**AIM OF THE TASK:**
The listing below contains a span that opens with the line containing "aruhi oleh kadar" and closes with the line containing "requirements.". Return that span exactly.

**DATA SECTION:**

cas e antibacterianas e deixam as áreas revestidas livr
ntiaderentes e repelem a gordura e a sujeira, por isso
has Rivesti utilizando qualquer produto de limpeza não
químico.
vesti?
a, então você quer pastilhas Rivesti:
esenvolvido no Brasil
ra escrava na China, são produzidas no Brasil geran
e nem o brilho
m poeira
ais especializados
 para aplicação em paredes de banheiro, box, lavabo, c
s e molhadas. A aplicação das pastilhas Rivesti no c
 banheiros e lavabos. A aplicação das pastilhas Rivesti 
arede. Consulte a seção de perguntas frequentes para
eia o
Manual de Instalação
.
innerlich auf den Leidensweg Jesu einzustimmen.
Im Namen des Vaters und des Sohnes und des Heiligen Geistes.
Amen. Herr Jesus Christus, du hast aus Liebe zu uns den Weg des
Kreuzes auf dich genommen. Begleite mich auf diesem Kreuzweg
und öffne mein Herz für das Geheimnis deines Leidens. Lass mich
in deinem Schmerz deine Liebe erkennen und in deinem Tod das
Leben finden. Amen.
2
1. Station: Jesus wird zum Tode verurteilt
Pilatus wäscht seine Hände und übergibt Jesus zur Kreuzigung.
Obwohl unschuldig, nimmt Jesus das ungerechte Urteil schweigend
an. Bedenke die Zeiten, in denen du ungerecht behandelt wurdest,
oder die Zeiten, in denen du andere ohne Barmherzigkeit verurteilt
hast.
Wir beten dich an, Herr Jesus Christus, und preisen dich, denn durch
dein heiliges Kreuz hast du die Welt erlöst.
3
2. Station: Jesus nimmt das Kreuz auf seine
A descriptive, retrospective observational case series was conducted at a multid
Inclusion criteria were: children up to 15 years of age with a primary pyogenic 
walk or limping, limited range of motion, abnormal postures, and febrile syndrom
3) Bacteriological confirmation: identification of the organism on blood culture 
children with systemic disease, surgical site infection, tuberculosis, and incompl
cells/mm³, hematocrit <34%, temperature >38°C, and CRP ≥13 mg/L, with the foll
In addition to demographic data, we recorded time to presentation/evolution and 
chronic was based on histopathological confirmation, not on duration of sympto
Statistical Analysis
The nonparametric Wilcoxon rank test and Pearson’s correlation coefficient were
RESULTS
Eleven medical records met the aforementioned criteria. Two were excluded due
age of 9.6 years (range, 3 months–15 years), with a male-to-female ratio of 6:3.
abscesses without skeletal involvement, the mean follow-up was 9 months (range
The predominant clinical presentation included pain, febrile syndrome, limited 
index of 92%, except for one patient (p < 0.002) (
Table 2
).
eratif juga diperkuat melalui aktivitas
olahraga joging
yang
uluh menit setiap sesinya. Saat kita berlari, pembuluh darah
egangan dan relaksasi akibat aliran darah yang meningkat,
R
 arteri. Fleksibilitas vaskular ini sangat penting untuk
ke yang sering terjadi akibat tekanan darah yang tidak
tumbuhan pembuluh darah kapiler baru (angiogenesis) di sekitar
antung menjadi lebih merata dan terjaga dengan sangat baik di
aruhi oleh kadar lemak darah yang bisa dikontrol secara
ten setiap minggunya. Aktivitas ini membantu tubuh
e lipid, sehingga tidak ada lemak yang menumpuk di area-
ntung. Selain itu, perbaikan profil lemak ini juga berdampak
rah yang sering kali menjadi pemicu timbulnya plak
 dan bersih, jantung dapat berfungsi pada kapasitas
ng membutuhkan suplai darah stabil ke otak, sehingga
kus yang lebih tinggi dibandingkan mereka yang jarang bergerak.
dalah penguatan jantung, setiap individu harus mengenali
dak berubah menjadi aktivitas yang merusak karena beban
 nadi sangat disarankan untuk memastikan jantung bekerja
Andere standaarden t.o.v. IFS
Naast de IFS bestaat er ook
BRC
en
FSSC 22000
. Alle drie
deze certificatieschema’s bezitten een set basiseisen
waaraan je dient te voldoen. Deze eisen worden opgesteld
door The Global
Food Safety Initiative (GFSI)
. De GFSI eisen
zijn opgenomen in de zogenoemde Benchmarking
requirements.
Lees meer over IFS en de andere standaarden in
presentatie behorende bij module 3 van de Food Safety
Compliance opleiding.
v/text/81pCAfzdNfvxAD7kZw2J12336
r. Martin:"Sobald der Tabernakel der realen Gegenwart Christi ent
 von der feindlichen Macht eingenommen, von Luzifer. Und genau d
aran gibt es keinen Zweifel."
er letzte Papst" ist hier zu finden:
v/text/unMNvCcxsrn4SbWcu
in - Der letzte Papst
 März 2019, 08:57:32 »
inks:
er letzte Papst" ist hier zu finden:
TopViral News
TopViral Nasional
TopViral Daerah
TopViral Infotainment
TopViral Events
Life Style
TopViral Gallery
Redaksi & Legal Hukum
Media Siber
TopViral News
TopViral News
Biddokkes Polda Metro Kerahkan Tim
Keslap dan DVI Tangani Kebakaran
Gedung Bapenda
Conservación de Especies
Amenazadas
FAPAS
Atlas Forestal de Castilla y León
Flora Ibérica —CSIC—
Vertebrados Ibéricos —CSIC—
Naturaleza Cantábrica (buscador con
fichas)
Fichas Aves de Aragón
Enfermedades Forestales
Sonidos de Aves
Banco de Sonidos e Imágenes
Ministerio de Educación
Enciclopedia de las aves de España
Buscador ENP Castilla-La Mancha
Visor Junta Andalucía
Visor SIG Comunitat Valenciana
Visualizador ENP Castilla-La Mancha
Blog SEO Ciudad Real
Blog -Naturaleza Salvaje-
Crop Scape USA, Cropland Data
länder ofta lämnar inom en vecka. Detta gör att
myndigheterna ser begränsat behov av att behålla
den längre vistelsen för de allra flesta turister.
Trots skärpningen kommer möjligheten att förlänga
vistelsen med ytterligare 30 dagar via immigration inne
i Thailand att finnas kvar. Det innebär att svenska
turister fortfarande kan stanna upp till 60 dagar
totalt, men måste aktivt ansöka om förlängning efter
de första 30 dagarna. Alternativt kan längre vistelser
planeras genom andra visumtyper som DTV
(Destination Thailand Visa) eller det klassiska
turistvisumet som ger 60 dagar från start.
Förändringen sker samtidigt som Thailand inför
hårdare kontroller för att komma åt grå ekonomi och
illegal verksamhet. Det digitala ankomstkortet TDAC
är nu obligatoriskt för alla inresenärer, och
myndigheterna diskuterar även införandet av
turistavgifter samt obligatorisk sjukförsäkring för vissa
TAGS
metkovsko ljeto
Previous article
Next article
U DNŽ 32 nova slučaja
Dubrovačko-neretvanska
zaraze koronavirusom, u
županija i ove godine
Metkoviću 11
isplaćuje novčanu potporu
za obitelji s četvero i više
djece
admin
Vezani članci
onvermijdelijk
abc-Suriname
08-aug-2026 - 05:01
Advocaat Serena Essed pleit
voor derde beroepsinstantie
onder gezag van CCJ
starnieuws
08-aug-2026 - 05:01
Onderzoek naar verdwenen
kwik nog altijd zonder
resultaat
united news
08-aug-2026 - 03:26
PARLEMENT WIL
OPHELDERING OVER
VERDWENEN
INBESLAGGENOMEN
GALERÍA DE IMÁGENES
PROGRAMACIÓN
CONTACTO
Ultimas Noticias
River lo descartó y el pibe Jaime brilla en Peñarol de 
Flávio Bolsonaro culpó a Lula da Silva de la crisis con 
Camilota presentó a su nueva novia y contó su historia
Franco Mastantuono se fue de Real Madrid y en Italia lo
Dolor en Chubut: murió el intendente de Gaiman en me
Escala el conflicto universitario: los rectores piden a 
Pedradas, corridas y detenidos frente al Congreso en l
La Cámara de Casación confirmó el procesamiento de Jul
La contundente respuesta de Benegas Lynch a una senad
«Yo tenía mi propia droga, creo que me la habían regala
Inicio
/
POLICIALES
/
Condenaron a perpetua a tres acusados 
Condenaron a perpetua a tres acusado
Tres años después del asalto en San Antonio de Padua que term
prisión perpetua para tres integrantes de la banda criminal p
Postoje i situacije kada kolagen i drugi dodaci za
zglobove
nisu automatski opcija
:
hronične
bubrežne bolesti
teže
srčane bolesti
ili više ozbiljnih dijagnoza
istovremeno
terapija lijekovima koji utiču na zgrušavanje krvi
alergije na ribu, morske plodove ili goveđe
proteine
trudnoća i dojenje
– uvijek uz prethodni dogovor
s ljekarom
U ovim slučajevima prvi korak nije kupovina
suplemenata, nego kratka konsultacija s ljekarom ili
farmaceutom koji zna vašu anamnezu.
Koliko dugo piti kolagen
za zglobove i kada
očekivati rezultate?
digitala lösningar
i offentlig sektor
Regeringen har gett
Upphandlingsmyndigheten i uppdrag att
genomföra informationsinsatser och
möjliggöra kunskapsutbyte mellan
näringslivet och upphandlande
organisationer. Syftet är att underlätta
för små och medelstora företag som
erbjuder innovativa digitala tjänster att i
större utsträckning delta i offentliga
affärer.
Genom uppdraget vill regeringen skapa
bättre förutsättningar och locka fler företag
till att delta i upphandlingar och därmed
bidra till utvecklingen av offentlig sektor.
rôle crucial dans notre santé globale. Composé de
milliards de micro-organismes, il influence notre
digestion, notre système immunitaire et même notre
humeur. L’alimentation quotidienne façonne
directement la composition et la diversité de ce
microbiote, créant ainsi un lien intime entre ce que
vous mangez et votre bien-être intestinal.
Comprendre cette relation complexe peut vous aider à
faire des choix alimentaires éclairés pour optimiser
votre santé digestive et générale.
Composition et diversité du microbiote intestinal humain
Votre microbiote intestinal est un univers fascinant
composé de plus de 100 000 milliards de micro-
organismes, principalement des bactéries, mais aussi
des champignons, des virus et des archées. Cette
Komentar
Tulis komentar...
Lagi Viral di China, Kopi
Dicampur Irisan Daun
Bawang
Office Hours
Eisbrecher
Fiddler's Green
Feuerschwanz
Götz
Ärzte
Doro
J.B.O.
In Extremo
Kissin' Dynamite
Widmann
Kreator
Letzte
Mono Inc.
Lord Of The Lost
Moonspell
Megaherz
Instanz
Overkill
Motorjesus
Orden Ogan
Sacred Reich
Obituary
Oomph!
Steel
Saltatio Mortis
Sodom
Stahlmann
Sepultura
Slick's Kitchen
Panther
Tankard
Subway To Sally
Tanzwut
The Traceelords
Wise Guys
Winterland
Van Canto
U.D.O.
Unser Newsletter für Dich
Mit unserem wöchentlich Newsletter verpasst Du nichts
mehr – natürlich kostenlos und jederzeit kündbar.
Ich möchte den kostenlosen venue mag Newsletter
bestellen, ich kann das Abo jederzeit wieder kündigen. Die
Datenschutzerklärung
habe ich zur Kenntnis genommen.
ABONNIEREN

**WRITTEN SOLUTION:**
aruhi oleh kadar lemak darah yang bisa dikontrol secara
ten setiap minggunya. Aktivitas ini membantu tubuh
e lipid, sehingga tidak ada lemak yang menumpuk di area-
ntung. Selain itu, perbaikan profil lemak ini juga berdampak
rah yang sering kali menjadi pemicu timbulnya plak
 dan bersih, jantung dapat berfungsi pada kapasitas
ng membutuhkan suplai darah stabil ke otak, sehingga
kus yang lebih tinggi dibandingkan mereka yang jarang bergerak.
dalah penguatan jantung, setiap individu harus mengenali
dak berubah menjadi aktivitas yang merusak karena beban
 nadi sangat disarankan untuk memastikan jantung bekerja
Andere standaarden t.o.v. IFS
Naast de IFS bestaat er ook
BRC
en
FSSC 22000
. Alle drie
deze certificatieschema’s bezitten een set basiseisen
waaraan je dient te voldoen. Deze eisen worden opgesteld
door The Global
Food Safety Initiative (GFSI)
. De GFSI eisen
zijn opgenomen in de zogenoemde Benchmarking
requirements.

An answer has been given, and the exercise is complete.